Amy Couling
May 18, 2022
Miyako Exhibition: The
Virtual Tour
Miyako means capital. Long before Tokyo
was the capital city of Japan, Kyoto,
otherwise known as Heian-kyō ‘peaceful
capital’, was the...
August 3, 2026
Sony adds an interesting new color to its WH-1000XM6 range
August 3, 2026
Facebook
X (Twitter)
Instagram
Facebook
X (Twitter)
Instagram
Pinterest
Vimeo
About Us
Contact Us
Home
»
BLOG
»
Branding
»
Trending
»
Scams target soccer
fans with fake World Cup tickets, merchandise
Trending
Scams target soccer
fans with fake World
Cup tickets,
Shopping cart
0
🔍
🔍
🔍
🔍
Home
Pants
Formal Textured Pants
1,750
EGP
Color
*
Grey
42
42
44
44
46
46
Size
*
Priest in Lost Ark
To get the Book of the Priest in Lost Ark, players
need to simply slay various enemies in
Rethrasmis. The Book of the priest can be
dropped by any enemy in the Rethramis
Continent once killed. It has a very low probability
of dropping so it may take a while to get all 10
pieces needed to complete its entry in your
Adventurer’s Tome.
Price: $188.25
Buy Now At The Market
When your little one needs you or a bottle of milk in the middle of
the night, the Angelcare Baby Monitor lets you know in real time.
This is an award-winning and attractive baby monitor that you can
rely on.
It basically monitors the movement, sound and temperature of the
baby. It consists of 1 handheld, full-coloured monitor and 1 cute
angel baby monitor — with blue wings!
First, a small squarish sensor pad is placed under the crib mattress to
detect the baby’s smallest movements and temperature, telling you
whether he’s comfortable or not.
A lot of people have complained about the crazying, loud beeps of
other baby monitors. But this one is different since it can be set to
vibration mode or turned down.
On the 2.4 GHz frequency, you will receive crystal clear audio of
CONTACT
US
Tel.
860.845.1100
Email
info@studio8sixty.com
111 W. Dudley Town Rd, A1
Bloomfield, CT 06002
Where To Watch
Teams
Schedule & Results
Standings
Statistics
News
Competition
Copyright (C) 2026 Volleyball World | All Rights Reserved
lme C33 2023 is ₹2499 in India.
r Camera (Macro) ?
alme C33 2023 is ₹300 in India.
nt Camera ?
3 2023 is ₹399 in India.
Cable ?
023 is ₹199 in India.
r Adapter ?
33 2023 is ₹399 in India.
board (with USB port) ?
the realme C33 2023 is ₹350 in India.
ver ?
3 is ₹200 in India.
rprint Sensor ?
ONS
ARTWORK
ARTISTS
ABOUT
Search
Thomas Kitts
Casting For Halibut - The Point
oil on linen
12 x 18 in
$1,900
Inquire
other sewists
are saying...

______

» **YOUR TASK**
Reproduce the text of each record above, line for line and without any change.

» **RESPONSE BELOW**
Amy Couling
May 18, 2022
Miyako Exhibition: The
Virtual Tour
Miyako means capital. Long before Tokyo
was the capital city of Japan, Kyoto,
otherwise known as Heian-kyō ‘peaceful
capital’, was the...
August 3, 2026
Sony adds an interesting new color to its WH-1000XM6 range
August 3, 2026
Facebook
X (Twitter)
Instagram
Facebook
X (Twitter)
Instagram
Pinterest
Vimeo
About Us
Contact Us
Home
»
BLOG
»
Branding
»
Trending
»
Scams target soccer
fans with fake World Cup tickets, merchandise
Trending
Scams target soccer
fans with fake World
Cup tickets,
Shopping cart
0
🔍
🔍
🔍
🔍
Home
Pants
Formal Textured Pants
1,750
EGP
Color
*
Grey
42
42
44
44
46
46
Size
*
Priest in Lost Ark
To get the Book of the Priest in Lost Ark, players
need to simply slay various enemies in
Rethrasmis. The Book of the priest can be
dropped by any enemy in the Rethramis
Continent once killed. It has a very low probability
of dropping so it may take a while to get all 10
pieces needed to complete its entry in your
Adventurer’s Tome.
Price: $188.25
Buy Now At The Market
When your little one needs you or a bottle of milk in the middle of
the night, the Angelcare Baby Monitor lets you know in real time.
This is an award-winning and attractive baby monitor that you can
rely on.
It basically monitors the movement, sound and temperature of the
baby. It consists of 1 handheld, full-coloured monitor and 1 cute
angel baby monitor — with blue wings!
First, a small squarish sensor pad is placed under the crib mattress to
detect the baby’s smallest movements and temperature, telling you
whether he’s comfortable or not.
A lot of people have complained about the crazying, loud beeps of
other baby monitors. But this one is different since it can be set to
vibration mode or turned down.
On the 2.4 GHz frequency, you will receive crystal clear audio of
CONTACT
US
Tel.
860.845.1100
Email
info@studio8sixty.com
111 W. Dudley Town Rd, A1
Bloomfield, CT 06002
Where To Watch
Teams
Schedule & Results
Standings
Statistics
News
Competition
Copyright (C) 2026 Volleyball World | All Rights Reserved
lme C33 2023 is ₹2499 in India.
r Camera (Macro) ?
alme C33 2023 is ₹300 in India.
nt Camera ?
3 2023 is ₹399 in India.
Cable ?
023 is ₹199 in India.
r Adapter ?
33 2023 is ₹399 in India.
board (with USB port) ?
the realme C33 2023 is ₹350 in India.
ver ?
3 is ₹200 in India.
rprint Sensor ?
ONS
ARTWORK
ARTISTS
ABOUT
Search
Thomas Kitts
Casting For Halibut - The Point
oil on linen
12 x 18 in
$1,900
Inquire
other sewists
are saying...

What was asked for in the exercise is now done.